Task requirements - Pull out each line of the listing below that contains the string "does", matching its capitalization exactly.

Data provided -
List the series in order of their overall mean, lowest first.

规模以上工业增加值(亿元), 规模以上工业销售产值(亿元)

--

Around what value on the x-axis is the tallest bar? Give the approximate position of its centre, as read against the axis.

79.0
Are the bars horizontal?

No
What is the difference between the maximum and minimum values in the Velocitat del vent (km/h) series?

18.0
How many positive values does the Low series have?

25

...

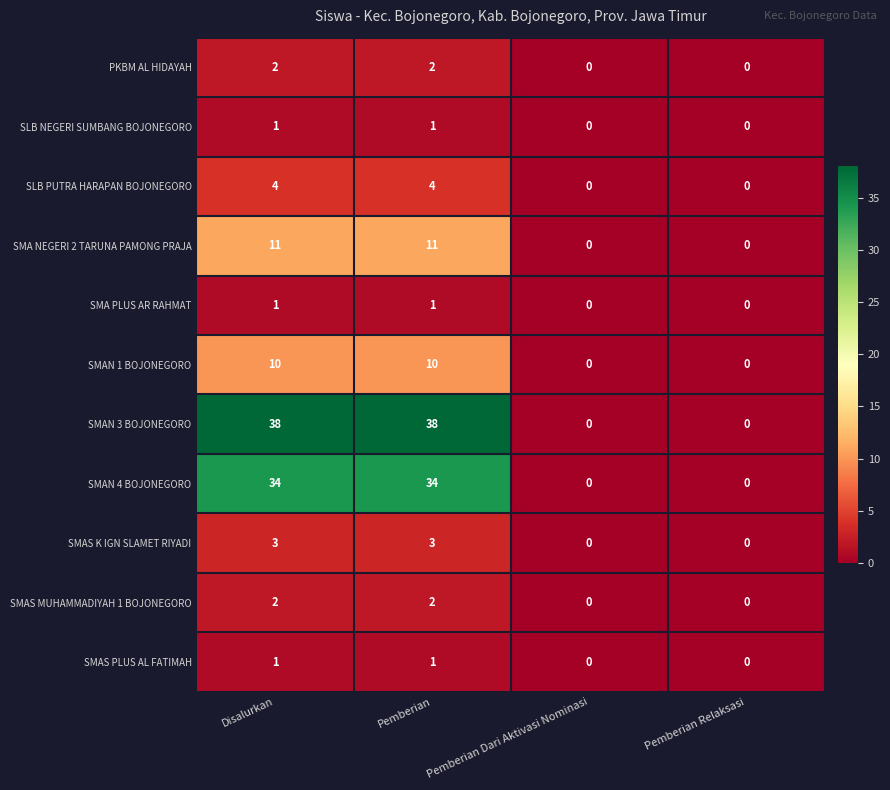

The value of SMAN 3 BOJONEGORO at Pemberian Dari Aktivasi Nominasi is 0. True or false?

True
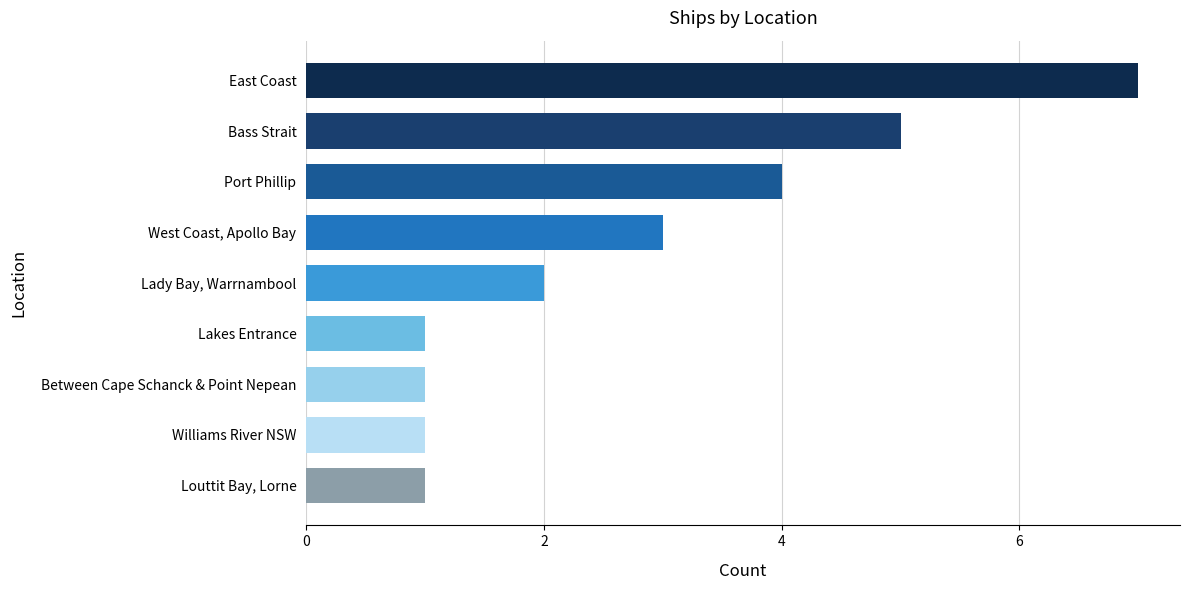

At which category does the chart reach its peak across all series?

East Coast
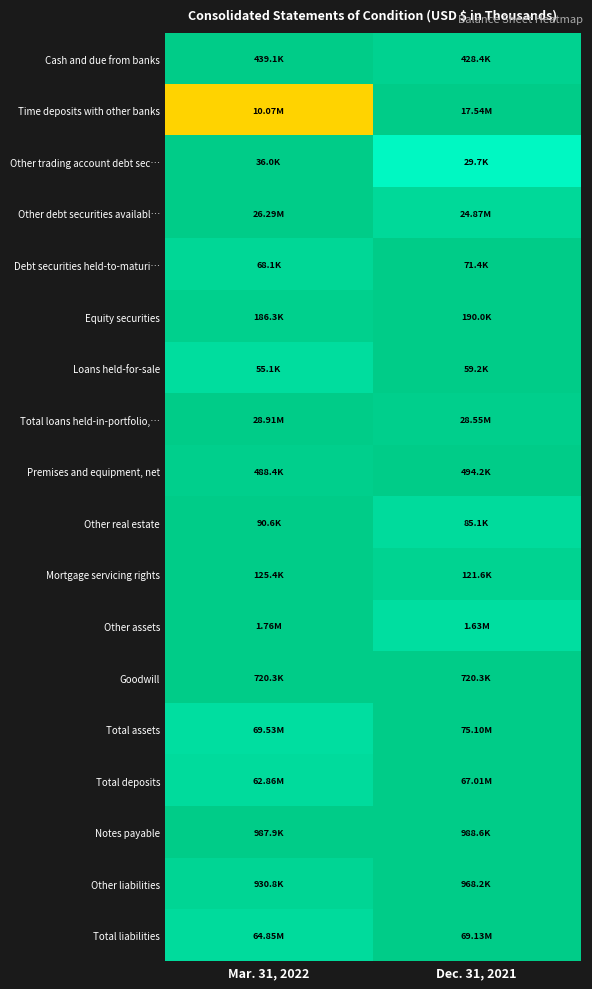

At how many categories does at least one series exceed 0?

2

Solved problem -
How many positive values does the Low series have?
At which category does the chart reach its peak across all series?
At how many categories does at least one series exceed 0?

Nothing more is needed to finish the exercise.